In this research, we employ multilevel strong augmentations of the molecular data, which has been proven effective in improving the quality of the learned representations [38, 39]. For example, in computer vision, applying strong augmentations like random cropping, rotation, and color jittering, or automated strategies, helps models recognize objects from various angles and lighting conditions [38, 40]. We will demonstrate the effectiveness of the proposed augmentations in the related downstream tasks.
Reinforced molecule generation
Reinforced molecule generation
In our study, as shown in Fig. 2d, we use reinforcement learning to optimize the generated molecules. The model, RetroGEN, follows a fragment-based design process, consisting of two steps: (i) selecting which fragment to add and (ii) determining which bond to form. Starting with a scaffold, such as a benzene ring, fragments are added from the library based on reinforcement learning to maximize the cumulative reward and final score (e.g., synthetic accessibility score and synthetic accessibility score). The addition of each fragment introduces multiple bonding strategies, which significantly impact the properties of the generated molecules.
Reinforced molecule initialization with pretrained encoder
The pretrained molecular graph and local bond embedding model are used to embed intermediate states in the reinforcement learning generation process. These embeddings serve as initial representations, enabling the agent to focus on key molecular features, particularly in data-limited scenarios. The policy network is initialized with expert strategies from the pretrained model, emphasizing likely broken bonds during retrosynthesis. The agent forms bonds between fragments to maximize rewards, including synthetic accessibility, guiding efficient synthesis for medicinal chemists. While some reactions in the USPTO dataset may be complex, we treat them as simple and efficient pathways for this study. Experimental details are provided in the supplementary materials.
Results
In this section, extensive experiments are conducted to validate the effectiveness of our proposed method by answering the following questions:
** Question I Does contrastive pretraining RetroCL learn about important features related to synthesis within chemical reactions? **
We propose a novel molecular bond augmentation strategy in contrastive learning to capture key structural and chemical features related to molecular synthesis, improving predictions of bond breakage in reactions. In the fine-tuning stage, we will verify whether the model has learned bond-breaking features for retrosynthesis.

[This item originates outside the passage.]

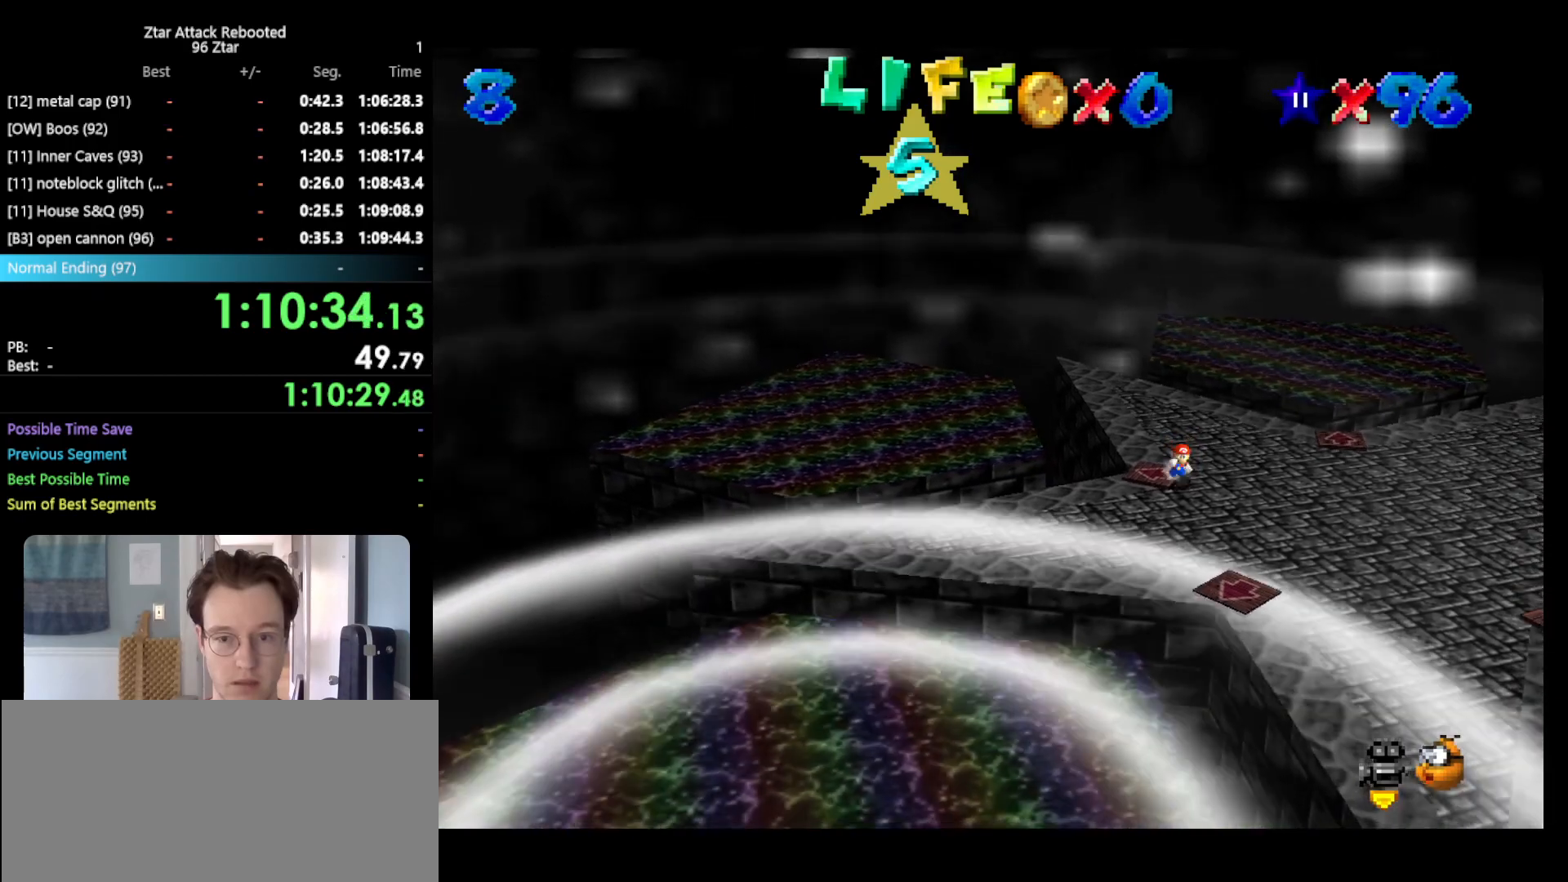
{"buttons": ["A", "B"], "left_stick": "down-right", "events": [[133, "left_stick", "down-right"], [200, "A", "down"], [400, "B", "down"]]}
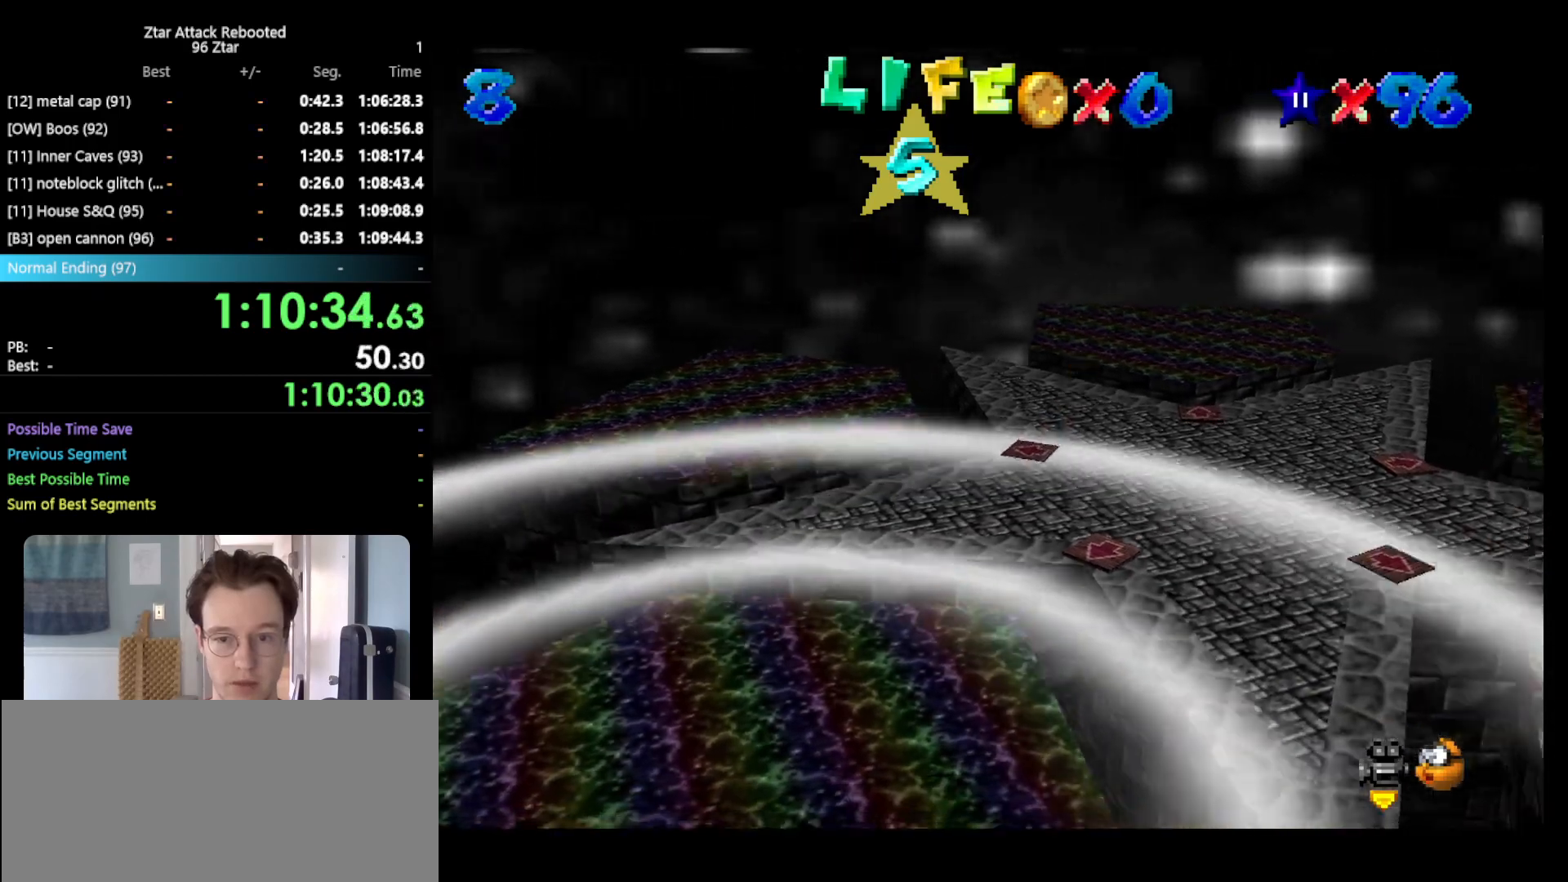
{"buttons": ["A"], "left_stick": "up-right", "events": [[33, "A", "up"], [33, "B", "up"], [33, "left_stick", "right"], [217, "left_stick", "up-right"], [500, "A", "down"]]}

** Question II Can the contrastive learning model RetroCL be applied in molecule generation? **
We initialize the reinforced molecule generation model with the contrastive pretrained model RetroCL, which guides fragment selection and attachment strategies based on designed rewards, thereby influencing molecular properties. We then explore its application in molecule generation and analyze the distributions of the generated molecules’ properties.
** Question III Does the proposed molecule generation algorithm RetroGEN help in the real-world drug discovery scenario to find potent inhibitors? **
The key goal in drug discovery is identifying potential inhibitors for real-world disease treatment or hit molecules that can be refined by medicinal chemists. This study focuses on assessing whether the molecules we generated show effective performance in wet-lab experiments.

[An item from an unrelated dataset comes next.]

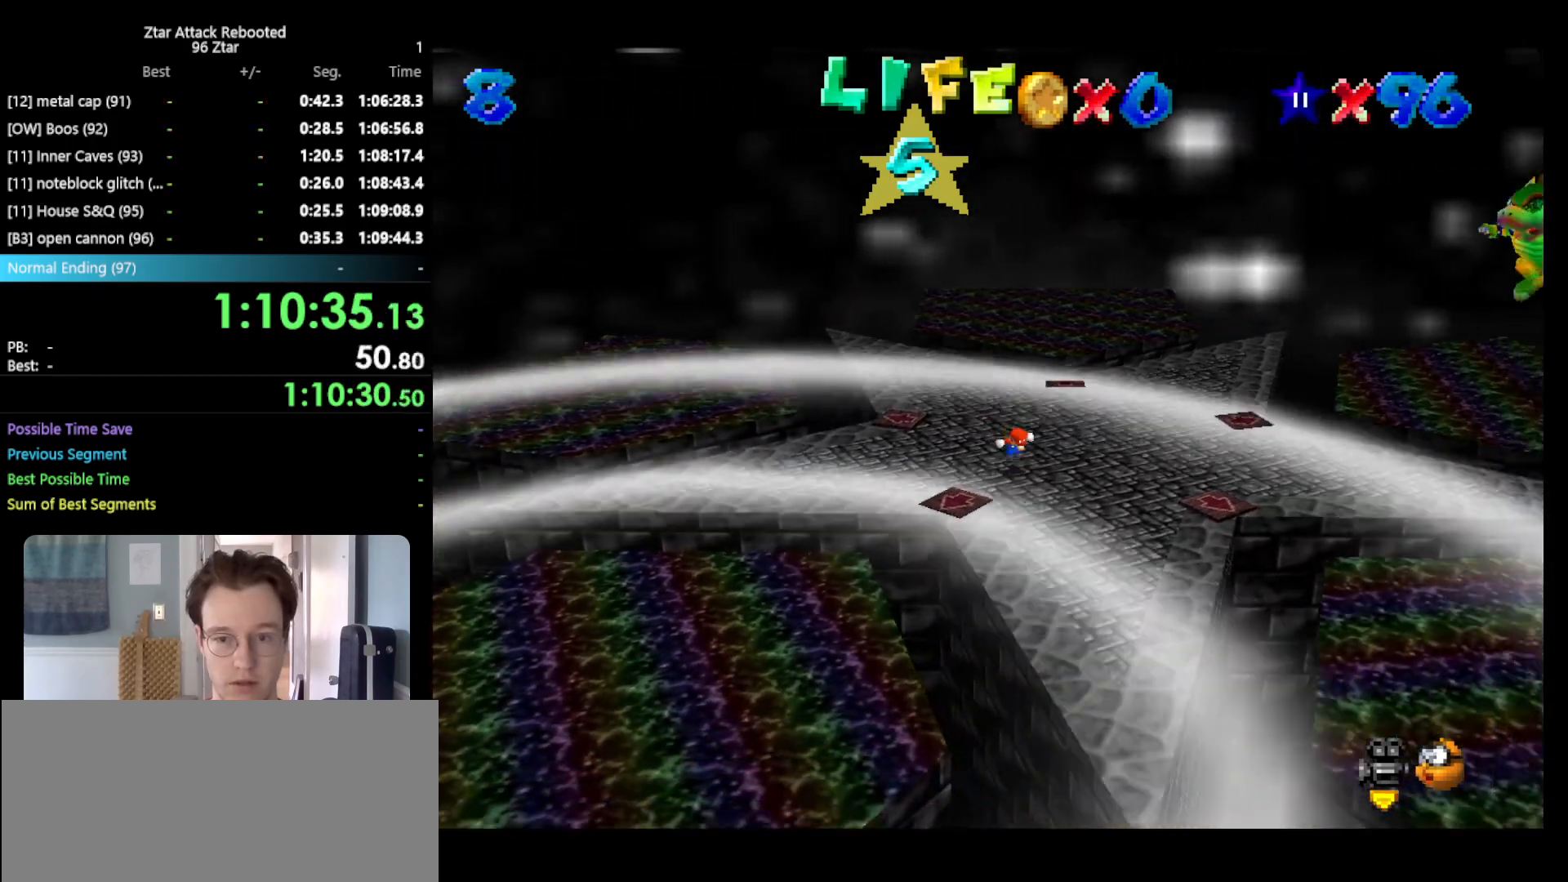
{"buttons": [], "left_stick": "down", "events": [[100, "left_stick", "right"], [250, "left_stick", "down"], [450, "A", "up"]]}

** Question IV How does the generation process assist medicinal chemists in synthesis? **
In real-world synthesis, medicinal chemists work backward from the target molecule to identify the necessary precursor molecules or building blocks. This process helps them understand how to assemble these fragments into the desired molecule. In this work, we demonstrate how our fragment-based generation approach aids medicinal chemists in designing synthesis routes.
To answer the aforementioned questions, we conduct comprehensive experiments to prove their effectiveness and applications.
** Answer I **
To determine if the pretrained model has effectively incorporated the chemically relevant features, we fine-tune the parameters of the pretrained RetroCL model to perform a classification task on the derived USPTO-50K dataset. Specifically, given a chemical reaction, the altered chemical bonds during reactions are identified through atom mapping rules, and, subsequently, we combine the molecular graph with the altered bonds, as well as the randomly selected nonaltered bonds of the same molecular graphs to create the derived USPTO-50K dataset for classification in the fine-tuning stage. The USPTO-50K dataset has been divided into smaller subsets, each consisting of 1–40 k reactions respectively, enabling research into the efficacy of the pretrained chemical embeddings across varying dataset sizes for related chemical tasks.
To adapt the pretrained network to the classification of broken bonds in the downstream task, we introduce a prediction layer in the final layer of the model to predict whether the bonds will be broken in chemical reactions. The derived USPTO-50K dataset is split into training, validation, and testing sets in a ratio of 8:1:1. For fine-tuning the network, we use the Adam optimizer and set different learning rates for the pretrained model and prediction layer, specifically 1e-5 and 1e-4, respectively, with weight decay of 1e-4. We trained the model using a batch size of 32 and cross-entropy loss. We fine-tune the model for a total of 200 epochs and train it using 10 different seed values.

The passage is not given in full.